» **Task details**
Nothing but the pictures should be left out when the entries below are duplicated.

Joint position lists
+===+

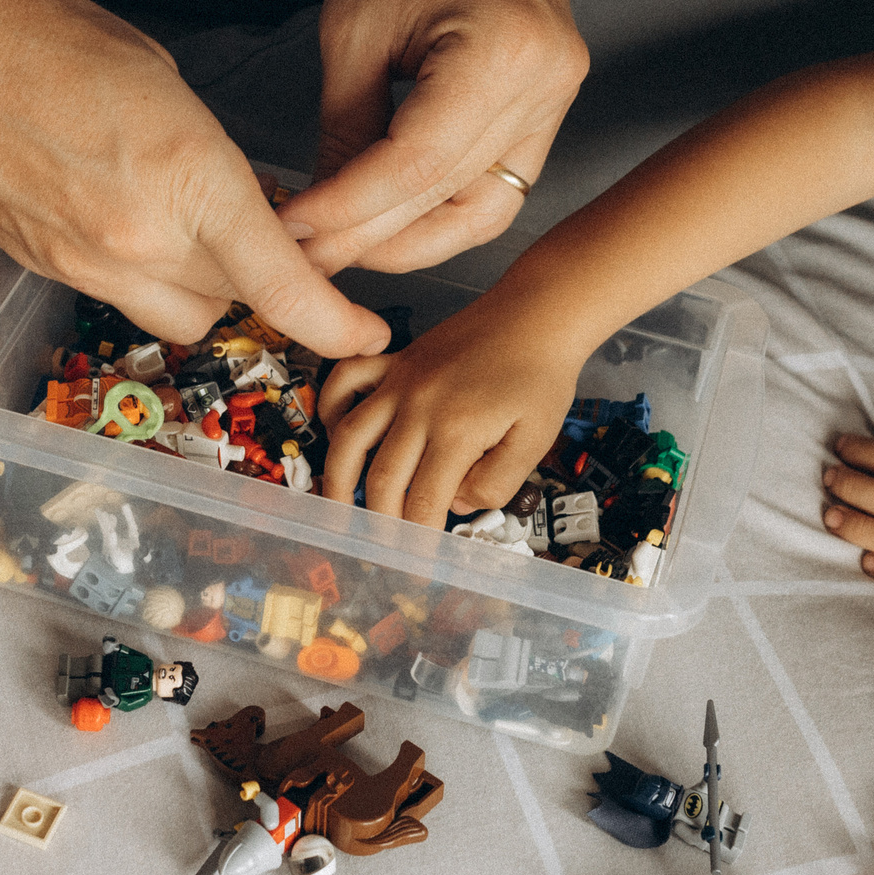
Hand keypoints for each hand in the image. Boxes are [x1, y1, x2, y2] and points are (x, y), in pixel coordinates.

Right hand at [0, 0, 388, 357]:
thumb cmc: (28, 26)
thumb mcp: (156, 73)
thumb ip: (208, 153)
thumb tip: (240, 196)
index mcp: (184, 176)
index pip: (281, 283)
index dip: (336, 323)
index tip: (369, 333)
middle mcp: (135, 239)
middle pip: (235, 303)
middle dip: (260, 278)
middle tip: (265, 228)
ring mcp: (80, 263)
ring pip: (176, 312)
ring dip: (201, 282)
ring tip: (187, 219)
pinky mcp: (38, 267)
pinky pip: (116, 295)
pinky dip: (140, 271)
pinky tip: (125, 212)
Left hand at [278, 0, 586, 274]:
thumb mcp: (353, 28)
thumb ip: (343, 132)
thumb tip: (319, 217)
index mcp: (502, 51)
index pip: (416, 166)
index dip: (349, 212)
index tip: (292, 235)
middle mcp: (548, 82)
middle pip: (450, 195)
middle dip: (371, 237)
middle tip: (305, 256)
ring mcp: (559, 96)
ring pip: (484, 207)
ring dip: (411, 238)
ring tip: (343, 247)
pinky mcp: (549, 103)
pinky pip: (499, 183)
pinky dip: (442, 209)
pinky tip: (389, 220)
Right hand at [318, 287, 579, 524]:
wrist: (537, 314)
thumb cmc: (541, 376)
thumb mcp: (536, 440)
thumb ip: (497, 482)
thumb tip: (455, 503)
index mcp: (457, 431)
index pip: (424, 500)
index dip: (418, 536)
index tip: (417, 560)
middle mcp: (419, 406)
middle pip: (382, 478)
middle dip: (381, 520)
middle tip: (384, 544)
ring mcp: (400, 380)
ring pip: (350, 436)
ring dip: (338, 477)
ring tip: (337, 506)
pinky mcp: (395, 360)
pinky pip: (346, 380)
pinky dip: (332, 407)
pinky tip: (336, 432)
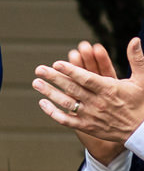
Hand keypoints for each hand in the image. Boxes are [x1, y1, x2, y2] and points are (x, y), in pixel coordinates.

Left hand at [35, 38, 143, 165]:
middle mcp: (98, 102)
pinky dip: (53, 112)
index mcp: (110, 89)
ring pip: (66, 103)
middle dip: (54, 78)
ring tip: (36, 82)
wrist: (140, 130)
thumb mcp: (141, 79)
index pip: (87, 78)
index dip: (71, 71)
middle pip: (72, 88)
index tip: (57, 63)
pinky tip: (42, 103)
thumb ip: (137, 59)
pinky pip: (66, 120)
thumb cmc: (140, 102)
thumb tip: (135, 40)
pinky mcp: (86, 126)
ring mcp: (90, 115)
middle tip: (39, 69)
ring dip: (49, 93)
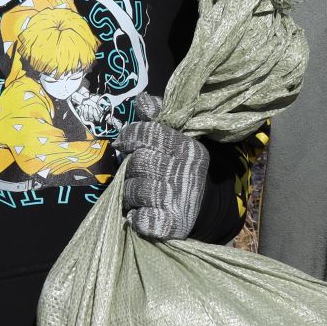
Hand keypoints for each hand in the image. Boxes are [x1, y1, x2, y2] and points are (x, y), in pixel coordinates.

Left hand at [113, 94, 207, 239]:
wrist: (204, 207)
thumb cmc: (180, 168)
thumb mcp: (176, 140)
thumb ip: (157, 120)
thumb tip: (142, 101)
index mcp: (187, 148)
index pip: (151, 133)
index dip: (130, 136)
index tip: (123, 143)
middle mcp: (185, 171)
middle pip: (138, 162)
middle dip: (130, 169)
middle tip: (135, 174)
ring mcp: (179, 199)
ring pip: (135, 190)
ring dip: (129, 194)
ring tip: (137, 195)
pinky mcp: (171, 223)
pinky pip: (141, 218)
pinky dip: (136, 217)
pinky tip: (140, 214)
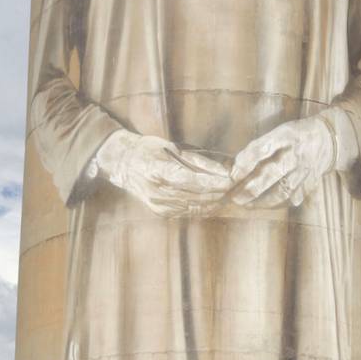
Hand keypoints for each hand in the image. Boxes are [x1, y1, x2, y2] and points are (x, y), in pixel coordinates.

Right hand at [95, 131, 231, 214]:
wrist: (124, 164)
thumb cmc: (149, 149)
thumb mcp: (172, 147)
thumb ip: (198, 160)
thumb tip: (223, 170)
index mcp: (156, 170)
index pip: (189, 179)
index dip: (211, 181)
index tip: (230, 180)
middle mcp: (156, 190)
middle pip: (194, 195)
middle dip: (217, 193)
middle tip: (236, 188)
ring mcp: (157, 204)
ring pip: (193, 206)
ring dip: (214, 202)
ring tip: (230, 194)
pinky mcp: (160, 212)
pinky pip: (187, 212)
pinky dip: (203, 207)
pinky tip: (214, 201)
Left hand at [228, 117, 334, 207]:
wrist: (328, 138)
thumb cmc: (295, 135)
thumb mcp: (278, 132)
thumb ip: (258, 148)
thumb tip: (234, 167)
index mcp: (284, 136)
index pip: (261, 149)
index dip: (245, 163)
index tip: (232, 175)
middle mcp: (295, 153)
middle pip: (272, 173)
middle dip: (251, 188)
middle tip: (235, 198)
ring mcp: (304, 170)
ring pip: (283, 190)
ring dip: (263, 201)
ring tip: (247, 205)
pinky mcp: (311, 182)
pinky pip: (294, 198)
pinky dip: (280, 204)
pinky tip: (266, 206)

+===+

» **Solution**
Hand keypoints for each hand in the image. Boxes are [x1, y1, x2, y2] and points are (x, y), in pixel coordinates.

Right hand at [0, 0, 388, 357]:
thumb cmc: (28, 26)
thumb mcp: (156, 73)
thumb ip: (208, 153)
thumb tip: (240, 196)
index mcp: (184, 176)
index pip: (281, 283)
index dip: (336, 323)
index tip: (369, 333)
middle mcp: (135, 239)
middle pip: (235, 303)
middle dip: (260, 278)
middle tip: (265, 228)
ring mcp: (80, 263)
ring pip: (176, 312)
ring dip: (201, 282)
ring tip: (187, 219)
pinky mcp: (38, 267)
pinky pip: (116, 295)
pinky dip: (140, 271)
pinky tip: (125, 212)
Left hand at [278, 0, 586, 274]:
thumb mcp: (353, 28)
thumb ip: (343, 132)
thumb tip: (319, 217)
index mcp: (502, 51)
index pip: (416, 166)
index dip: (349, 212)
index tip: (292, 235)
middle mcp: (548, 82)
middle pip: (450, 195)
middle dip: (371, 237)
middle tip: (305, 256)
ring mcp: (559, 96)
ring pip: (484, 207)
ring dip: (411, 238)
ring tip: (343, 247)
pinky mcp: (549, 103)
pinky pip: (499, 183)
pinky dip: (442, 209)
pinky tip: (389, 220)
Right hand at [318, 287, 579, 524]:
wrist: (537, 314)
thumb cmc: (541, 376)
thumb mcp: (536, 440)
thumb ip: (497, 482)
thumb tip: (455, 503)
index mcp: (457, 431)
index pip: (424, 500)
index dip: (418, 536)
index tip: (417, 560)
middle mcp: (419, 406)
middle pip: (382, 478)
middle dip: (381, 520)
middle tip: (384, 544)
ring mcp: (400, 380)
ring pip: (350, 436)
ring dip: (338, 477)
ring tip: (337, 506)
pinky mcp: (395, 360)
pinky pip: (346, 380)
pinky dip: (332, 407)
pinky tip: (336, 432)
Hand keypoints for each hand in the image. Boxes are [x1, y1, x2, y2] and points are (x, y), in pixel coordinates.

Left hand at [35, 38, 143, 165]:
middle mcp: (98, 102)
pinky dip: (53, 112)
index mcp: (110, 89)
ring pip: (66, 103)
middle dip: (54, 78)
ring tip: (36, 82)
wrist: (140, 130)
thumb mcp: (141, 79)
index pip: (87, 78)
index dip: (71, 71)
middle pip: (72, 88)
index tip: (57, 63)
pinky tip: (42, 103)
thumb ip: (137, 59)
pinky pip: (66, 120)
thumb cmc: (140, 102)
thumb tip: (135, 40)
pinky mcp: (86, 126)
ring mcp: (90, 115)
middle tip: (39, 69)
ring dip: (49, 93)
Hand keypoints for each hand in the image. Boxes are [x1, y1, x2, y2] and points are (x, y), in pixel coordinates.

Left hand at [113, 94, 207, 239]:
wrist: (204, 207)
thumb cmc: (180, 168)
thumb mcp: (176, 140)
thumb ip: (157, 120)
thumb tip: (142, 101)
index mcp: (187, 148)
index pip: (151, 133)
index dip: (130, 136)
index tip: (123, 143)
middle mcp: (185, 171)
middle pip: (138, 162)
middle dip: (130, 169)
middle tip: (135, 174)
ring mcp: (179, 199)
ring pip: (135, 190)
ring dip: (129, 194)
ring tip: (137, 195)
pinky mcp: (171, 223)
pinky pip: (141, 218)
pinky dip: (136, 217)
pinky tip: (140, 214)
Hand keypoints for each hand in the image. Boxes are [x1, y1, x2, y2] and points are (x, y), in pixel coordinates.

Right hand at [95, 131, 231, 214]:
wrist: (124, 164)
thumb cmc: (149, 149)
thumb mcp: (172, 147)
thumb ip: (198, 160)
thumb tip: (223, 170)
index mcp: (156, 170)
index pip: (189, 179)
index dip: (211, 181)
index tip: (230, 180)
middle mcp: (156, 190)
middle pip: (194, 195)
middle dip: (217, 193)
middle tip: (236, 188)
ring mcp: (157, 204)
ring pip: (193, 206)
ring dip: (214, 202)
ring tip: (230, 194)
pinky mcp: (160, 212)
pinky pip: (187, 212)
pinky dip: (203, 207)
pinky tip: (214, 201)
Left hand at [228, 117, 334, 207]:
wrist: (328, 138)
thumb cmc: (295, 135)
thumb mcp: (278, 132)
thumb ip: (258, 148)
thumb tip: (234, 167)
index mcp: (284, 136)
index pip: (261, 149)
index dip: (245, 163)
index tip: (232, 175)
middle mcp: (295, 153)
middle pip: (272, 173)
middle dip: (251, 188)
middle tip: (235, 198)
ring mcp: (304, 170)
ring pip: (283, 190)
ring dip: (263, 201)
ring tip: (247, 205)
pinky mcp: (311, 182)
pinky pip: (294, 198)
pinky dip: (280, 204)
pinky tip: (266, 206)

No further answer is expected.